人骨髓间充质干细胞分离培养及血管内皮生长因子对其产生的诱导分化作用

目的：目前有关骨髓间充质干细胞向内皮细胞诱导分化的研究较少。本实验分离和培养人骨髓间充质干细胞，用带有VEGF165的质粒转染人骨髓间充质干细胞，探讨血管内皮生长因子对其体外诱导分化的作用。 方法：实验于2005—04／2006—04在吉林大学人兽共患病教育部重点实验室完成。取成人的已排除血液系统肿瘤疾病的新鲜骨髓（自愿提供），采用Percoll梯度分离培养骨髓间充质干细胞，于倒置显微镜下观察细胞形态变化和生长情况。原代细胞培养至增殖接近融合状态时，单克隆培养法分离传代培养，扩增骨髓间充质干细胞。采用流式细胞术检测细胞免疫学表型。在原核细胞大肠杆菌DH5α中复制扩增和提取，纯化、克隆pcDNA3．0-VEGF165质粒。用脂质体转染法转染骨髓间充质干细胞：应用流式细胞术检测诱导后骨髓间充质干细胞免疫学表型变化j并采用免疫荧光染色鉴定转染情况，并设质粒空载和未转染的骨髓间充质干细胞为对照。 结果：人骨髓间充质干细胞原代培养1周后，造血细胞消失，贴壁细胞体积增大，呈现梭形外观，有粗大的细胞突起伸出。2周后细胞融合成单层，梭形突起变长，排列有明显的方向性，细胞排列成旋涡状、网状、辐射状。流式细胞术显示，人骨髓间充质干细胞免疫学表型CD44、CD29阳性，CD34、CD31、CD45阴性。VEGF165诱导骨髓间充质千细胞后CD44表达明显降低，CD31明显升高。免疫荧光染色显示，用FITC标记后的VEGF抗体使细胞显现绿色荧光，用cy3标记的CD31抗体使细胞显现了红色荧光。 结论：转染后的骨髓间充质干细胞细胞表型发生明显转变，CD31表达率明显增高，呈现典型的内皮细胞的表型特征，这说明骨髓间充质干细胞具有向内皮细胞分化的潜能。

(收藏条目)
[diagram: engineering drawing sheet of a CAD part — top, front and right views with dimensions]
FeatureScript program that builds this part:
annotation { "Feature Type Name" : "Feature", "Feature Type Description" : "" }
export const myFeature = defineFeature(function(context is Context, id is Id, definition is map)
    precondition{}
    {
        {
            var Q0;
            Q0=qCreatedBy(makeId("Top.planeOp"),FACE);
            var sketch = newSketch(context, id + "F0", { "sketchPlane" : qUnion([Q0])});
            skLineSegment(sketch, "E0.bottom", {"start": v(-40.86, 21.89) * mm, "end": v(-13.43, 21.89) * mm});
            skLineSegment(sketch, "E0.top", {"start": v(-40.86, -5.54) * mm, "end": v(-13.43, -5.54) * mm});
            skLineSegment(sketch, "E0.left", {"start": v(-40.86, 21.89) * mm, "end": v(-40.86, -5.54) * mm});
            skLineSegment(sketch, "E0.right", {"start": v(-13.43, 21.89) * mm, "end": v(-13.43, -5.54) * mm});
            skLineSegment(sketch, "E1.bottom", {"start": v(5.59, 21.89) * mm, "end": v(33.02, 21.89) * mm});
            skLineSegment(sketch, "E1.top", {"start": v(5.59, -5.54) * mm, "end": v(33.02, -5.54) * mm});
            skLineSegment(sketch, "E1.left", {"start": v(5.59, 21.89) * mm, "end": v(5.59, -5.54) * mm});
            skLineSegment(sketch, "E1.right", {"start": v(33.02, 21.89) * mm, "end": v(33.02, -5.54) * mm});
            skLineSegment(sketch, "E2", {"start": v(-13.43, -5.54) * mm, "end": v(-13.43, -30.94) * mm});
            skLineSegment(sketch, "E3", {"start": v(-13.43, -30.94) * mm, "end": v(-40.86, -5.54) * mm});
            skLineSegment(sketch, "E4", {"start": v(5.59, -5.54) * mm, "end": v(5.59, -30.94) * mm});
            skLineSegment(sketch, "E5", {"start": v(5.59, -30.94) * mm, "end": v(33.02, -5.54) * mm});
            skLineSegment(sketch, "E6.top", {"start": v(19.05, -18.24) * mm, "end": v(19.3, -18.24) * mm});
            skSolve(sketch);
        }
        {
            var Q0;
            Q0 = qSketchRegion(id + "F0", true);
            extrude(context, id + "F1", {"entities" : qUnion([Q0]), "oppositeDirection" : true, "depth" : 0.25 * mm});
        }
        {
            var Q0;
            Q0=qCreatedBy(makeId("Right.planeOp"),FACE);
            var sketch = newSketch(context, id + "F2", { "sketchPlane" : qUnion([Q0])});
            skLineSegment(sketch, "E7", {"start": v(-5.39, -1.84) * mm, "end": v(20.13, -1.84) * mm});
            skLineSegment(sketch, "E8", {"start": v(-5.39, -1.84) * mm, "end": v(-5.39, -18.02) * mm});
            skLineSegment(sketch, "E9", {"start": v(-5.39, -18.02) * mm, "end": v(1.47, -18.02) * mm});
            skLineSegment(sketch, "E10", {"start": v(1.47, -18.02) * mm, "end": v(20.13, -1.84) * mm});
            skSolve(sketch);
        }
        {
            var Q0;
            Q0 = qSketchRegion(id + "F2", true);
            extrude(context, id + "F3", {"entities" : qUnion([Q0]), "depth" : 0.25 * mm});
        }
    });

工作任务: 逐字复述这篇关于骨髓间充质干细胞诱导分化的摘要全文。 只依据摘要本身作答。

本题解答:
人骨髓间充质干细胞分离培养及血管内皮生长因子对其产生的诱导分化作用

目的：目前有关骨髓间充质干细胞向内皮细胞诱导分化的研究较少。本实验分离和培养人骨髓间充质干细胞，用带有VEGF165的质粒转染人骨髓间充质干细胞，探讨血管内皮生长因子对其体外诱导分化的作用。 方法：实验于2005—04／2006—04在吉林大学人兽共患病教育部重点实验室完成。取成人的已排除血液系统肿瘤疾病的新鲜骨髓（自愿提供），采用Percoll梯度分离培养骨髓间充质干细胞，于倒置显微镜下观察细胞形态变化和生长情况。原代细胞培养至增殖接近融合状态时，单克隆培养法分离传代培养，扩增骨髓间充质干细胞。采用流式细胞术检测细胞免疫学表型。在原核细胞大肠杆菌DH5α中复制扩增和提取，纯化、克隆pcDNA3．0-VEGF165质粒。用脂质体转染法转染骨髓间充质干细胞：应用流式细胞术检测诱导后骨髓间充质干细胞免疫学表型变化j并采用免疫荧光染色鉴定转染情况，并设质粒空载和未转染的骨髓间充质干细胞为对照。 结果：人骨髓间充质干细胞原代培养1周后，造血细胞消失，贴壁细胞体积增大，呈现梭形外观，有粗大的细胞突起伸出。2周后细胞融合成单层，梭形突起变长，排列有明显的方向性，细胞排列成旋涡状、网状、辐射状。流式细胞术显示，人骨髓间充质干细胞免疫学表型CD44、CD29阳性，CD34、CD31、CD45阴性。VEGF165诱导骨髓间充质千细胞后CD44表达明显降低，CD31明显升高。免疫荧光染色显示，用FITC标记后的VEGF抗体使细胞显现绿色荧光，用cy3标记的CD31抗体使细胞显现了红色荧光。 结论：转染后的骨髓间充质干细胞细胞表型发生明显转变，CD31表达率明显增高，呈现典型的内皮细胞的表型特征，这说明骨髓间充质干细胞具有向内皮细胞分化的潜能。